Without my mom as mutual support...it will be difficult, but if you have lost someone too, we can always have them with us...just talk to them in your heart and take them with you always.  That is what I am going to do.  

I was going to stop blogging...but even my daughter said - "you should
write, mom".   So, my friends...it isn't my best, but it is from my heart.

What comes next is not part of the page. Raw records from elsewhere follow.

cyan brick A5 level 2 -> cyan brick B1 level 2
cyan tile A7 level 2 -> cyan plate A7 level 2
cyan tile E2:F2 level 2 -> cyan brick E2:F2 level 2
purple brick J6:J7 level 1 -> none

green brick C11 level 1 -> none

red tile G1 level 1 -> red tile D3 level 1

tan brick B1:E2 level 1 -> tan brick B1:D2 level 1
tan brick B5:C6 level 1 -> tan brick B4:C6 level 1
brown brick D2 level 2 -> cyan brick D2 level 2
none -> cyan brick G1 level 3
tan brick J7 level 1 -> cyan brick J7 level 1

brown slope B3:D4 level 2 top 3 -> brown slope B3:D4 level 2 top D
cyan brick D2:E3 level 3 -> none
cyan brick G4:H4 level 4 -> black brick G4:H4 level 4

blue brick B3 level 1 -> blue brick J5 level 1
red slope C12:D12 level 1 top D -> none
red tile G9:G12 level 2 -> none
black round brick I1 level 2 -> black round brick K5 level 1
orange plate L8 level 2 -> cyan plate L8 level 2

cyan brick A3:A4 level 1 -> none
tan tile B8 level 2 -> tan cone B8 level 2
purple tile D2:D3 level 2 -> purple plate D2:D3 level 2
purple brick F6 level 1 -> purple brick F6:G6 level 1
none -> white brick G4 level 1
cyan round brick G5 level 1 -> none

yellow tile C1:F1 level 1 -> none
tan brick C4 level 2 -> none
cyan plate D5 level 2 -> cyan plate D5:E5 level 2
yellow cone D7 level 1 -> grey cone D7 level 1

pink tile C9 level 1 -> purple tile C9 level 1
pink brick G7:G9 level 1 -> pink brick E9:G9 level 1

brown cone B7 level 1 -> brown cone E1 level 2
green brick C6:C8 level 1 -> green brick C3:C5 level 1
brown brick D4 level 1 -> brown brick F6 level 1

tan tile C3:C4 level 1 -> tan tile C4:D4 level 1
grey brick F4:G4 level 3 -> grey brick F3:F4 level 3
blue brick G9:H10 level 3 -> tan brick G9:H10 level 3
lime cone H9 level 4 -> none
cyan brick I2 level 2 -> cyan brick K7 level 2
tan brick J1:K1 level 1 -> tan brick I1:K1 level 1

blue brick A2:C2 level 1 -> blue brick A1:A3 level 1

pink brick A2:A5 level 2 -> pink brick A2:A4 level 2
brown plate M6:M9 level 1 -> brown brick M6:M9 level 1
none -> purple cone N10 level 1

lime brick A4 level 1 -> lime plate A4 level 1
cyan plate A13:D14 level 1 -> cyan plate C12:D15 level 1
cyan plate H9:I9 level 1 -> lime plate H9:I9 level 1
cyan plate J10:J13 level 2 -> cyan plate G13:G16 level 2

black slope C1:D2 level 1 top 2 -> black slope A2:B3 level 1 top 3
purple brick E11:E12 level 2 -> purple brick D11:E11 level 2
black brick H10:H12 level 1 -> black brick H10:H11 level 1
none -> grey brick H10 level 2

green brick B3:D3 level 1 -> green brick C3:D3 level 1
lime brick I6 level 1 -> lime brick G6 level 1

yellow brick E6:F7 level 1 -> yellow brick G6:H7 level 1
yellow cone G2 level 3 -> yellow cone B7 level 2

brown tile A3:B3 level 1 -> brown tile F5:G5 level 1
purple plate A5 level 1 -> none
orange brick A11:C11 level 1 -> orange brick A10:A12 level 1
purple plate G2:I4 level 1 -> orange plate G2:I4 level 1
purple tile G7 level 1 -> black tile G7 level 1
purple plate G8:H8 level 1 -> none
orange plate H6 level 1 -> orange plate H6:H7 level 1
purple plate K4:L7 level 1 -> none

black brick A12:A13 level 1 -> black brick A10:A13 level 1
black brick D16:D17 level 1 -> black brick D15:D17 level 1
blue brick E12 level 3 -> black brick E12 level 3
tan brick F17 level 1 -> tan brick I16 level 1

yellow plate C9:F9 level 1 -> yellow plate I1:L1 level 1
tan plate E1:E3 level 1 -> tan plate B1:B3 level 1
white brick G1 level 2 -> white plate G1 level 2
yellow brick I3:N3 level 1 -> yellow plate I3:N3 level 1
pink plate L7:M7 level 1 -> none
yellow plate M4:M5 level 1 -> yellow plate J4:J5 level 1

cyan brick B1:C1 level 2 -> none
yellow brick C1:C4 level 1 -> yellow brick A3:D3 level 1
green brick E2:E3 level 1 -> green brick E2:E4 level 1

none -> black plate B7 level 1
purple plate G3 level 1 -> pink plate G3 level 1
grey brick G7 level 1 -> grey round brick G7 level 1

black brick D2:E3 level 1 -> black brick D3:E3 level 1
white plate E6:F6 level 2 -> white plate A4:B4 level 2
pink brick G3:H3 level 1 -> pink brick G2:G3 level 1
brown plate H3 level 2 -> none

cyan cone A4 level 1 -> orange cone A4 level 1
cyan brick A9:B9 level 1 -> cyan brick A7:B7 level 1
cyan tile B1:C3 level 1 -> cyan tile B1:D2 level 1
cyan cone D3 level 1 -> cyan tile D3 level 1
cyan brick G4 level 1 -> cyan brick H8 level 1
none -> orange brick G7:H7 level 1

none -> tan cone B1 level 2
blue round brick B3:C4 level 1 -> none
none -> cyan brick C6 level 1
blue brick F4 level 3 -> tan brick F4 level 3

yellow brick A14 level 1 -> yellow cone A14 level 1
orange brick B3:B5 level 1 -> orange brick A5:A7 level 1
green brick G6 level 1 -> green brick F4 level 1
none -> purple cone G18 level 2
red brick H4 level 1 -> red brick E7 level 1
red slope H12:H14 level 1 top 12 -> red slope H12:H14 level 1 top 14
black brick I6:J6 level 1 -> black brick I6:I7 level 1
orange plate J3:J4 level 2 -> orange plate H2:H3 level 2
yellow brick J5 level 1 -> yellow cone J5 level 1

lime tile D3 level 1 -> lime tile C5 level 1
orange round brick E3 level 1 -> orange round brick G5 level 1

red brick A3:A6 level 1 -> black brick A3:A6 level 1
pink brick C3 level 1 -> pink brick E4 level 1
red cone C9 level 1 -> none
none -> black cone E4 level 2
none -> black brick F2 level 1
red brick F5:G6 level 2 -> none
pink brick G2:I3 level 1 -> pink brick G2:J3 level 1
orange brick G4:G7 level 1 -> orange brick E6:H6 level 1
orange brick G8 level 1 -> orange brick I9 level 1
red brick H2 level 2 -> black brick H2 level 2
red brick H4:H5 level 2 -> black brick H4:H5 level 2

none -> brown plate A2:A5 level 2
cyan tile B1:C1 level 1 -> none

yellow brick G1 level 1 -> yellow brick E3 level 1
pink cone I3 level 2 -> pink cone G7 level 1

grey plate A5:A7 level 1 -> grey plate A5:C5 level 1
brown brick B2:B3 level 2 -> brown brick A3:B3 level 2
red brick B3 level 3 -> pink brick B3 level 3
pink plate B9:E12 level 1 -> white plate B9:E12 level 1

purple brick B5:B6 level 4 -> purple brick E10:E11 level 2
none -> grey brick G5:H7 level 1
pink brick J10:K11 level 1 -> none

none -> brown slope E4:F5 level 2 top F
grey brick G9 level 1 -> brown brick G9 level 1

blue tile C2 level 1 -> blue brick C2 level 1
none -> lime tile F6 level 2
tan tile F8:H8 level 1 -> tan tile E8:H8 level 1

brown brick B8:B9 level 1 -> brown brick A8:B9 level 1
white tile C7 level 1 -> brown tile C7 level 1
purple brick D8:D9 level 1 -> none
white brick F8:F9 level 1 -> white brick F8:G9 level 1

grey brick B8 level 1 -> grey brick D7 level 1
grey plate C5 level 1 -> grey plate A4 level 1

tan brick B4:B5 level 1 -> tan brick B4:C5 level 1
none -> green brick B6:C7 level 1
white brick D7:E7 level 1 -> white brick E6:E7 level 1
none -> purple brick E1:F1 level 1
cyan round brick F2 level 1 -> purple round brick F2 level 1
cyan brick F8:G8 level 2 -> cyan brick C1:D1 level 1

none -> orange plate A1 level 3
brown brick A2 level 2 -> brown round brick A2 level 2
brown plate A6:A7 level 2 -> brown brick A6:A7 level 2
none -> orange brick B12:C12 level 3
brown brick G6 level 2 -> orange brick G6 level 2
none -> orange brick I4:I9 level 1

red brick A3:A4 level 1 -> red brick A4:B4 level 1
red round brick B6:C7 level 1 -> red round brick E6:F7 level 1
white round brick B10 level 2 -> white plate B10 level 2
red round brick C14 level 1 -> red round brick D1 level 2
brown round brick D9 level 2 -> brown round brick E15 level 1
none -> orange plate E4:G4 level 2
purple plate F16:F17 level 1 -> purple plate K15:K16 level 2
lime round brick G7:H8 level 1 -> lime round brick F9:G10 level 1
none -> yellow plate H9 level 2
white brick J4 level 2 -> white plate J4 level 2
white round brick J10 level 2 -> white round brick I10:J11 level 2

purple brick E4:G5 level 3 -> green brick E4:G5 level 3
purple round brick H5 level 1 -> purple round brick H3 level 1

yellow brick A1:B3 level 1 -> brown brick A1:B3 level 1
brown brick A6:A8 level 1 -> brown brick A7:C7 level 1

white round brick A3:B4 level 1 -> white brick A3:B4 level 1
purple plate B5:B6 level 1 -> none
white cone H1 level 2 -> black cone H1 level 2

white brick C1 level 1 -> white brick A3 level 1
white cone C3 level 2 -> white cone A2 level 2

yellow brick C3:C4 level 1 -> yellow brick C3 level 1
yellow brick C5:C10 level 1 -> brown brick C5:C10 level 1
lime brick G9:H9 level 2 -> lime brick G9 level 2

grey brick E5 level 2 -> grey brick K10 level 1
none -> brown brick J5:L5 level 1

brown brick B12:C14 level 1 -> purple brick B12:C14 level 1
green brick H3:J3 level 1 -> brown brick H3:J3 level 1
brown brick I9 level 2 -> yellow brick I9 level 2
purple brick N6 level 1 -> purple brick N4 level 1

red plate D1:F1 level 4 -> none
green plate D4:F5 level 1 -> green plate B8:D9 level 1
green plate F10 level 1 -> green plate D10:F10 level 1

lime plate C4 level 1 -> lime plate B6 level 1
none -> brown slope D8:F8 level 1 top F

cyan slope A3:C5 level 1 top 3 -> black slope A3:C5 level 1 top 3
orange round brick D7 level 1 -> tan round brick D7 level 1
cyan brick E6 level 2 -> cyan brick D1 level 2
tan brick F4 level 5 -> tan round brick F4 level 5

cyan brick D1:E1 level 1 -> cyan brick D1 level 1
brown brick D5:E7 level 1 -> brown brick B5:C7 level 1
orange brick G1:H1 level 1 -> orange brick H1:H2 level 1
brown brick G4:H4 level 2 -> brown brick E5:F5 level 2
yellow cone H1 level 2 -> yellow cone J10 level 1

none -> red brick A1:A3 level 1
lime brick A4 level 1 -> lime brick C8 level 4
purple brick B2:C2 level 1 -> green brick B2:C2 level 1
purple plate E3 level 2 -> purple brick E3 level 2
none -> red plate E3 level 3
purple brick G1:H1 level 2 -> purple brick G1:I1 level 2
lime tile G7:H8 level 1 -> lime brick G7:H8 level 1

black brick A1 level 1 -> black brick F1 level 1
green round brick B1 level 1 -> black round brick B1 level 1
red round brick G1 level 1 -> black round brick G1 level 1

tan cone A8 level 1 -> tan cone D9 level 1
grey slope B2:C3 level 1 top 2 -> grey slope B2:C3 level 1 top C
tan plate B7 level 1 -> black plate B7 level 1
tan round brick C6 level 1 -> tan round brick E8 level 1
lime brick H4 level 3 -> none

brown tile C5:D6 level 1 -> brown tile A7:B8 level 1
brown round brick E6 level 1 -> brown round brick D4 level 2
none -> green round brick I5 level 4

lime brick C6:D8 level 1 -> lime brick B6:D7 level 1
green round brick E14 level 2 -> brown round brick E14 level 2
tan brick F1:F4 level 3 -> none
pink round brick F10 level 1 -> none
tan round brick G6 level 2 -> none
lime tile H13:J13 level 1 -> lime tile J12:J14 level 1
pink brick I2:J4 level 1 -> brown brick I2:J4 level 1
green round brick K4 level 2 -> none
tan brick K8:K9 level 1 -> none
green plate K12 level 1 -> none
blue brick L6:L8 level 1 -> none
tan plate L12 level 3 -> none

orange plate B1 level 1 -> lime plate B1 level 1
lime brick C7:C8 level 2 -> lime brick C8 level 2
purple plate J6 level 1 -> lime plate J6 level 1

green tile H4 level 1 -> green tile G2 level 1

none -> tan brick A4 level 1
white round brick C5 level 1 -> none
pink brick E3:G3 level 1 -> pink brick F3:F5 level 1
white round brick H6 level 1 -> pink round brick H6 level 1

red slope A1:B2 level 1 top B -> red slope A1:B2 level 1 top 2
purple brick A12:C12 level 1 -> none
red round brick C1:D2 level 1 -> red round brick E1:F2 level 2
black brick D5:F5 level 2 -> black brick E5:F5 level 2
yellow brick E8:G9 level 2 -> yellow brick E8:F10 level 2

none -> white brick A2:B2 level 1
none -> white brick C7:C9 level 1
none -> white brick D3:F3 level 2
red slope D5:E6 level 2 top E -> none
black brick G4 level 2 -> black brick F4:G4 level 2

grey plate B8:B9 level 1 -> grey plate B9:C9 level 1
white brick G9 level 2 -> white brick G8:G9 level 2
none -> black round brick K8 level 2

So, Ma...is it blog worthy?  Can I hit publish...?  Ok - here it goes.   Thanks Ma ~
you can still help me from heaven.

Healing hugs,
Alicia

5 comments:

feather said...

Always take Ma with you. I take mine, everyday, everyplace. I always will, and I have to say, It does help me to get through...Keep writing, keep smiling, never give up. xoxo

deb aka abcsofra said...

I too take my Mom with me in everything I say and do. We have traveled as far as I can with my ra and I am happy that I try to pay if forward in her memory also. Your tribute to your Mom in her living with you is wonderful. I truly believe they are right there with us and I know in my heart that they will do everything they can to help us make it through....after all they are our Moms :-)

Unknown said...

Great Blog... I would like to attach it to mine if that is ok?

Alicia said...

Peggy ~ thank you ~ of course you can attach it to your blog. Thank you for the compliment. ~ Alicia

Alicia said...

Feather and Deb...How wonderful is it to see that we all take our mom's with us...and she still gives us strength and opportunity share experiences we never could before. Paying it forward Deb - I also try to do that as well, and to be conciously doing it in her memory ~ nice.
You all give me courage and strength to battle...knowing I am not in it alone and neither are you. That is why I started writing. My Ma always told me to share my writing with people in pain. She always, always understood my blogs. Every word. She always will.